Thinking about abstraction in websites

I ran across Experiences of Using PHP in Large Websites on del.icio.us(you can find my feed at http://del.icio.us/scotty). To be honest, I haven’t actually made it all the way through it yet, though I plan to when I have some more time (maybe tonight).

However, the following passage struck a chord with me:

Divide every PHP page up into two parts: the former performs database queries and does whatever else is needed to calculate the content for the page, before storing the calculated content into a series of variables which - and this is crucial - contain no markup. Then the latter part of the page can simply embed variable values into HTML markup, using loops where appropriate to traverse potentially-complex data structures containing the actual content.

This is particularly timely as I’m in the process of doing some coding for Boulder High School, building a web database in php and mysql to help them match tutors with students who want tutoring.

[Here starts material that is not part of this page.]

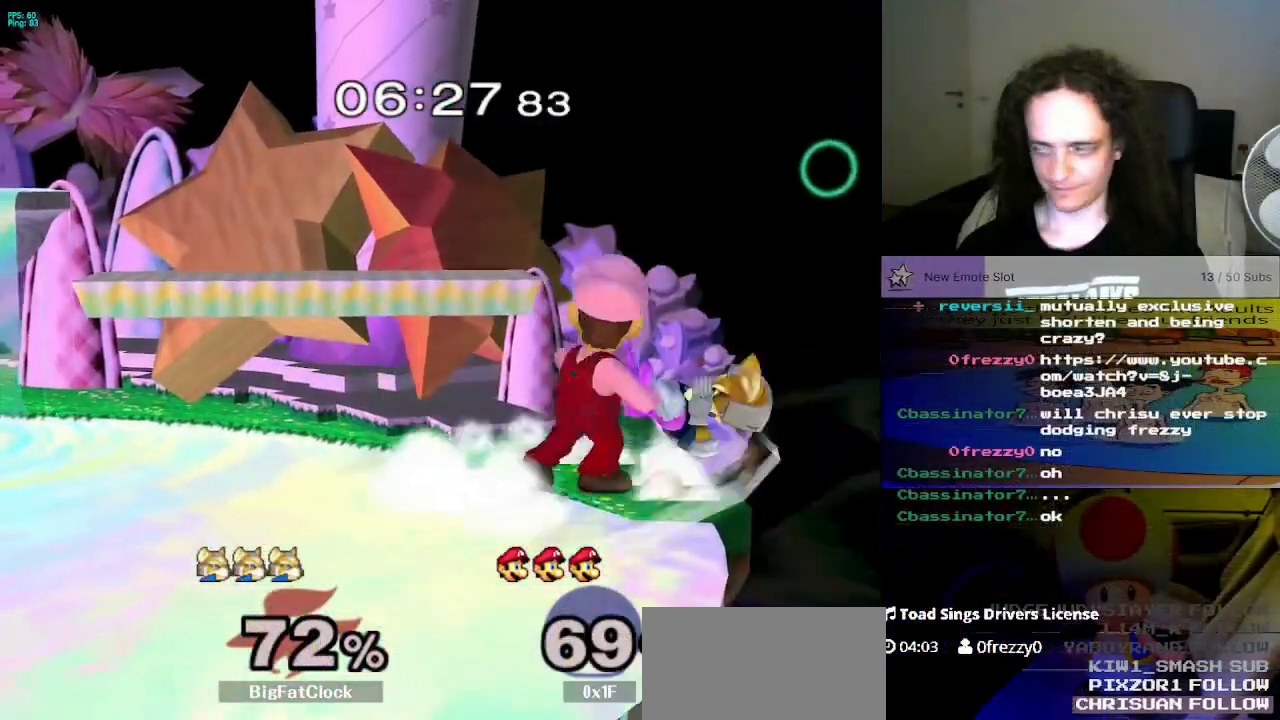
{"buttons": [], "left_stick": "center", "right_stick": "center", "events": []}
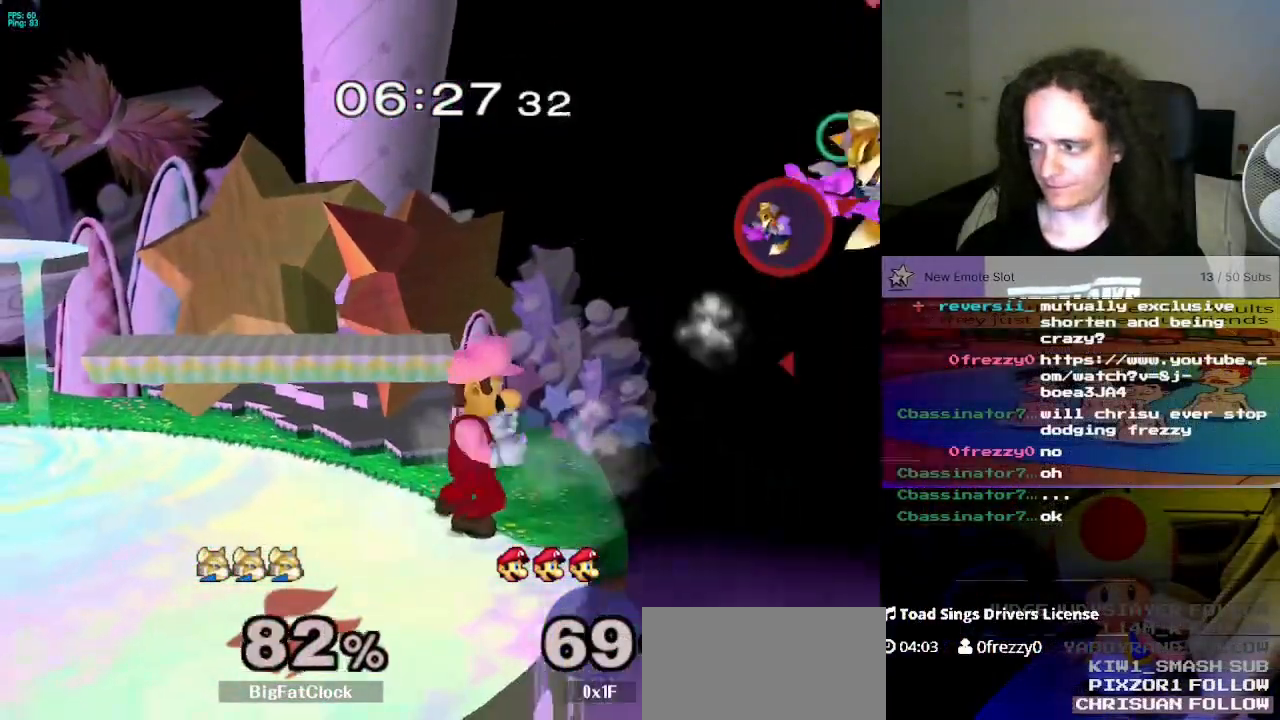
{"buttons": [], "left_stick": "center", "right_stick": "center", "events": [[184, "left_stick", "left"], [334, "left_stick", "center"]]}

This is particularlly enjoyable, as I haven’t really done any ground up development in months, and forgot how much fun it is.

Anyway, the project has me thinking lots about structure and framework. I’ve been shamelessly ripping off some framework ideas from a software package I’ve been making extensive modifications to for a client, in which every page has a hidden variable called “page”, which designates the next page to be loaded, and a hidden variable “action”, which designates a function to be run before the next page is loaded. All pages are loaded and functions are called out of a central index page, where pages are stored in individual .php files, and all functions are stored in a large library file which is included in the index page.

This provides some nice seperation between program logic and presentation, but I still find myself writing functions called things like “show_student_table”, which prints out a table with a list of students, with all html markup.

Instead, what I take from the passage above, is that I should be writing things like “get_student_list()” which returns an array of the information I want to display, and then loop across the array in the presentation page itself.

I do think there is still some place for functions that create presentation elements that are reused often, such as dropdowns. But again, it’s importatnt to focus on seperating out the data retrieval and manipulation tasks from the presentation.

1 comment

  1. Jon Raphaelson Mar 13

    There are a few good points here, but I would like to point something out. The ’seperation of form and function’, while certainly not a brand new concept, is just now starting to become prevelent in the world of web design (as is evidenced by the explosion in web standards evangelists.) 5 years ago, no one would have batted an eyelash to see the odd empty, seemingly useless table declaration in a site design, because that was the only way to do something layout wise. Scripting languages are the same way.

    The thing about Perl, and C and any other ‘real’ programming language that has a CGI interface is that they are not made for the internet. PHP is, and in its way is better at doing certain things that manage a page itself. Why should I have to write a Perl function to output, in print statements, the DOCTYPE of my page?